Solis sings Emanuel’s praises at Chinatown library groundbreaking

SHARE Solis sings Emanuel’s praises at Chinatown library groundbreaking

Ald. Danny Solis (25th) sang the political praises of Mayor Rahm Emanuel Tuesday at a groundbreaking ceremony for the new $15 million Chinatown library.

Thanks to the mayor, Solis said the new, 16,000-square-foot library at 2100 S. Wentworth that will replace the bustling branch now serving 21,000 monthly patrons a few blocks away will add “another jewel to the crown jewel that Chinatown is becoming.”

The powerful chairman of the City Council’s Zoning Committee noted that he first approached Emanuel about building a new Chinatown library four years ago, when he was still a candidate for mayor.

“The mayor has delivered tremendously. This is just one piece. A little north of here is a boathouse that I didn’t ask for. He just pushed it on me and we got a boathouse,” Solis said.

“But I did ask him for a fieldhouse. And now, we’ve got a beautiful fieldhouse. And now, we’ve got this tremendous library that’s going to be the talk of the town, the talk of the country. And in a few more months — maybe a couple of years — we’re gonna straighten out Wentworth so that, number one, it becomes safe, but number two, it becomes the connector between old Chinatown and new Chinatown. And there will be so much that will be given to the Chinese community and to the rest of the city.”

Solis went on to say how proud he is to represent Chinatown in the City Council.
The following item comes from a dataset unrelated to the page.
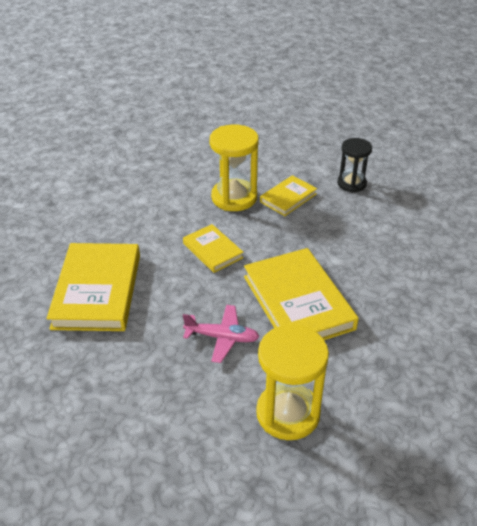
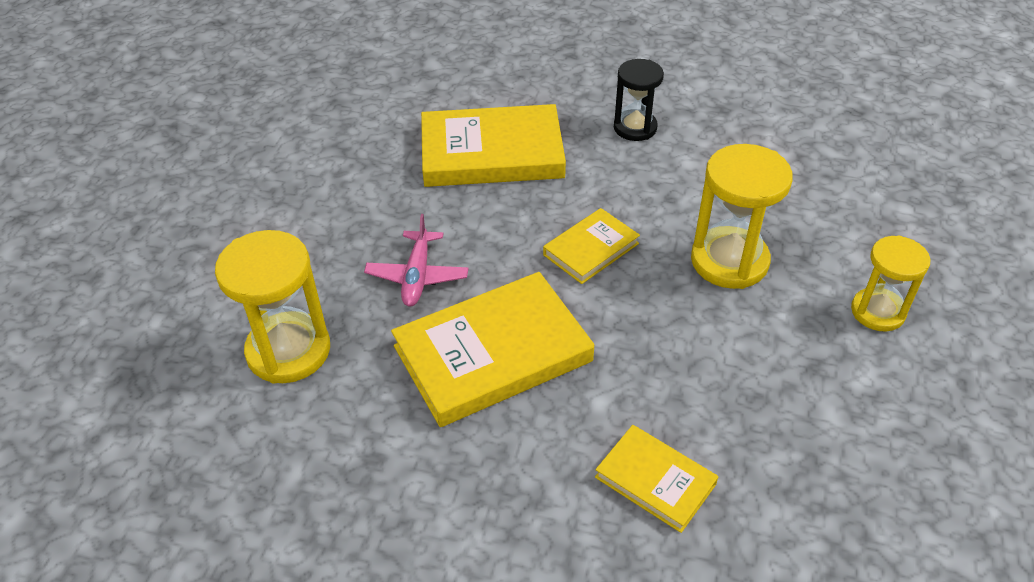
camera: 85 degrees right, 5 degrees up
yellow book [260,175,317,216] -> yellow book moved to [595,425,718,533]
black hourglass [337,138,372,192] -> black hourglass moved to [614,59,664,141]
none -> yellow hourglass [851,235,930,332]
With all of the public improvements, it will someday become “the best Chinese community in the whole country,” the alderman said.

“This is a community that is an example for the rest of the city in terms of the way it values education, it values family and, I’ll say this, the way it’s supported me for now five elections,” said Solis, who was forced into a run-off in 2011.

Library Commissioner Brian Bannon said the sleek new library was designed by the architectural firm of Skidmore Owings and Merrill to be a “gateway to Chinatown linking the old with the new.” The Emanuel-chaired Public Building Commission used a “first-ever design/build process” for a branch library and asked Skidmore to “design a building that reflects the history and culture” of Chinatown while creating a state-of-the-art library space for residents.

The $15 million project will be bankrolled by the 24th/Michigan tax-increment-financing (TIF) district. It’s expected to open in May, 2015.

After recognizing the principals of three local schools attending Tuesday’s groundbreaking ceremony, Emanuel noted that every neighborhood library now has a teacher helping kids with homework after school to make certain that, “When a child goes to a library, their education continues.”

Referring to the principals, the mayor said, “Their presence here symbolizes a strategy we’re trying to pursue, which is to make sure that it’s not libraries are over here and our schools are over here. They’re all serving a single, unified mission, which is the education of our children and the support of our families and our neighborhoods.”

The mayor noted that just last week, he and Library Commissioner Brian Bannon were at the White House to receive an award from First Lady Michelle Obama for the Chicago library system’s investment in technology and for its decision to “rethink what a neighborhood library can be” in the 21st Century.

“Where our libraries used to be a place where you’d get a card catalogue and go look up a book, today it’s not about just researching the past. Because of our investment in technology and turning our libraries into 24/7 services for our families and our children, it is now the currency of shaping and thinking about the future — not just researching the past,” the mayor said.

“The investments we’re making are taking our neighborhood libraries into a service where it’s not just the beauty of the architecture — and there’s no doubt this will be beautiful. It’s what’s going on inside that allows you to explore the world outside in a way that we never, ever when we were growing up imagined.”